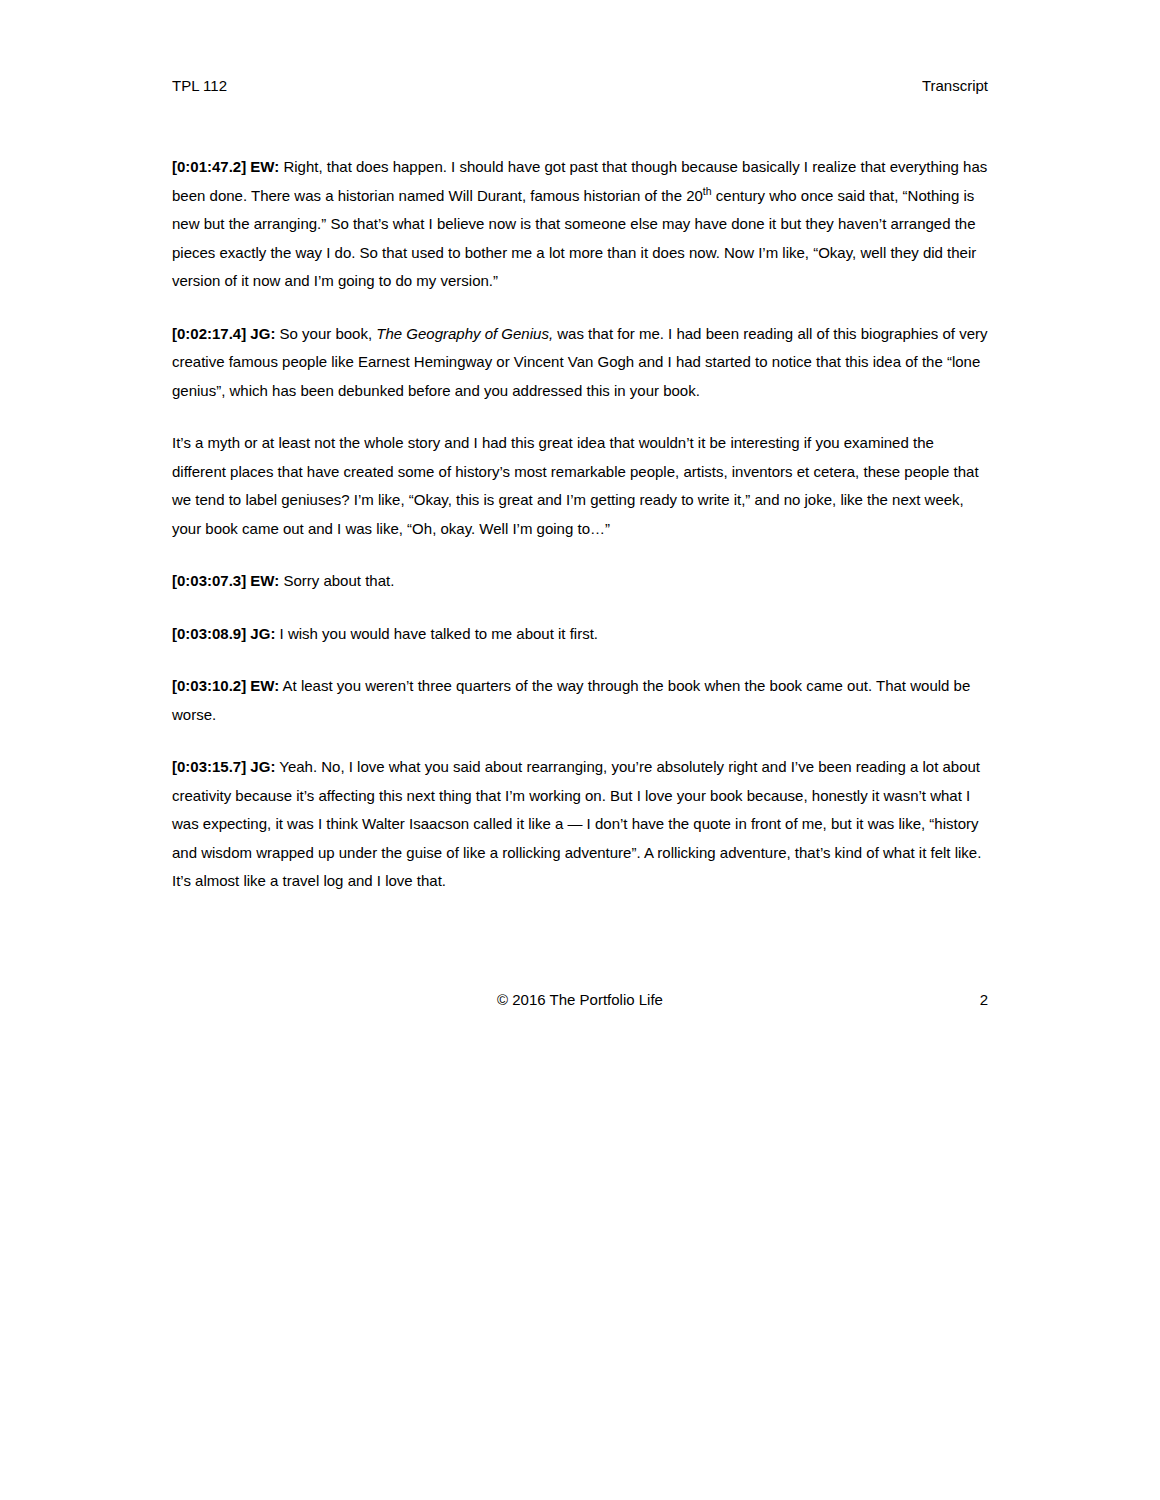TPL 112 Transcript
[0:01:47.2] EW: Right, that does happen. I should have got past that though because basically I realize that everything has been done. There was a historian named Will Durant, famous historian of the 20th century who once said that, “Nothing is new but the arranging.” So that’s what I believe now is that someone else may have done it but they haven’t arranged the pieces exactly the way I do. So that used to bother me a lot more than it does now. Now I’m like, “Okay, well they did their version of it now and I’m going to do my version.”
[0:02:17.4] JG: So your book, The Geography of Genius, was that for me. I had been reading all of this biographies of very creative famous people like Earnest Hemingway or Vincent Van Gogh and I had started to notice that this idea of the “lone genius”, which has been debunked before and you addressed this in your book.
It’s a myth or at least not the whole story and I had this great idea that wouldn’t it be interesting if you examined the different places that have created some of history’s most remarkable people, artists, inventors et cetera, these people that we tend to label geniuses? I’m like, “Okay, this is great and I’m getting ready to write it,” and no joke, like the next week, your book came out and I was like, “Oh, okay. Well I’m going to…”
[0:03:07.3] EW: Sorry about that.
[0:03:08.9] JG: I wish you would have talked to me about it first.
[0:03:10.2] EW: At least you weren’t three quarters of the way through the book when the book came out. That would be worse.
[0:03:15.7] JG: Yeah. No, I love what you said about rearranging, you’re absolutely right and I’ve been reading a lot about creativity because it’s affecting this next thing that I’m working on. But I love your book because, honestly it wasn’t what I was expecting, it was I think Walter Isaacson called it like a — I don’t have the quote in front of me, but it was like, “history and wisdom wrapped up under the guise of like a rollicking adventure”. A rollicking adventure, that’s kind of what it felt like. It’s almost like a travel log and I love that.
© 2016 The Portfolio Life 2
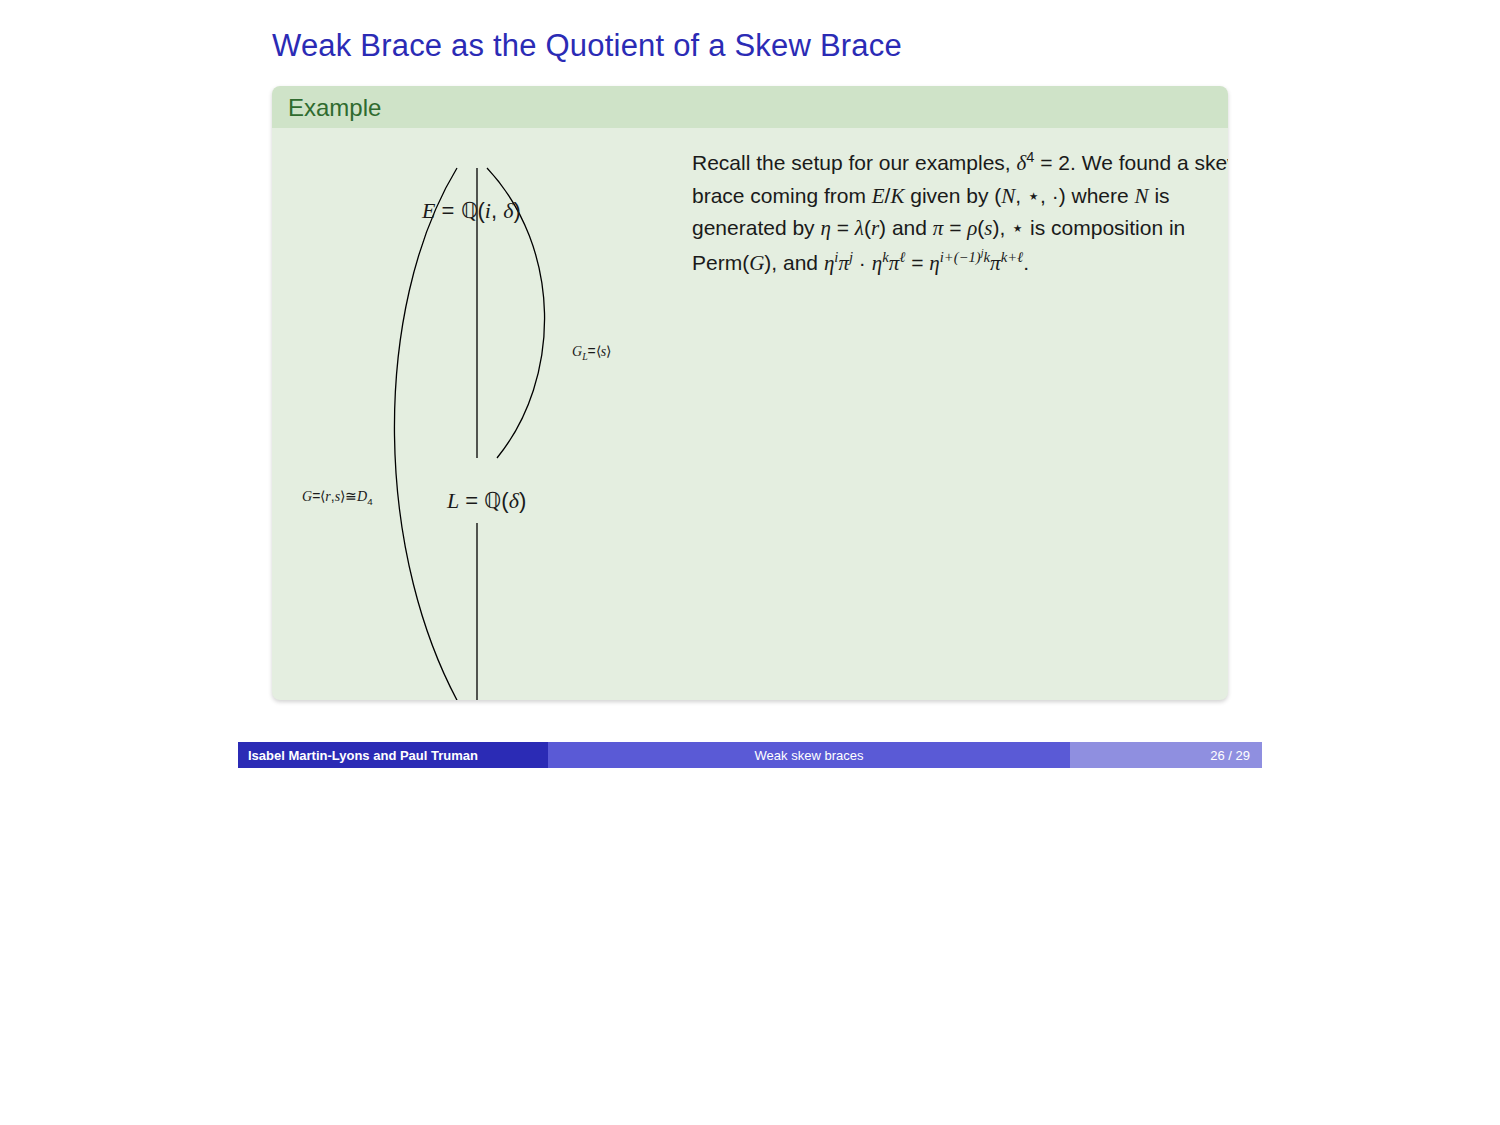Weak Brace as the Quotient of a Skew Brace
Example
E = ℚ(i, δ)
L = ℚ(δ)
K = ℚ
GL=⟨s⟩
G=⟨r,s⟩≅D4
Recall the setup for our examples, δ4 = 2. We found a skew brace coming from E/K given by (N, ⋆, ·) where N is generated by η = λ(r) and π = ρ(s), ⋆ is composition in Perm(G), and ηiπj · ηkπℓ = ηi+(−1)jkπk+ℓ.
Isabel Martin-Lyons and Paul Truman
Weak skew braces
26 / 29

____________________

*About this task*
Look through the listing, and copy each line in which the string "going" turns up.

*Reply to the task*
[0:01:47.2] EW: Right, that does happen. I should have got past that though because basically I realize that everything has been done. There was a historian named Will Durant, famous historian of the 20th century who once said that, “Nothing is new but the arranging.” So that’s what I believe now is that someone else may have done it but they haven’t arranged the pieces exactly the way I do. So that used to bother me a lot more than it does now. Now I’m like, “Okay, well they did their version of it now and I’m going to do my version.”
It’s a myth or at least not the whole story and I had this great idea that wouldn’t it be interesting if you examined the different places that have created some of history’s most remarkable people, artists, inventors et cetera, these people that we tend to label geniuses? I’m like, “Okay, this is great and I’m getting ready to write it,” and no joke, like the next week, your book came out and I was like, “Oh, okay. Well I’m going to…”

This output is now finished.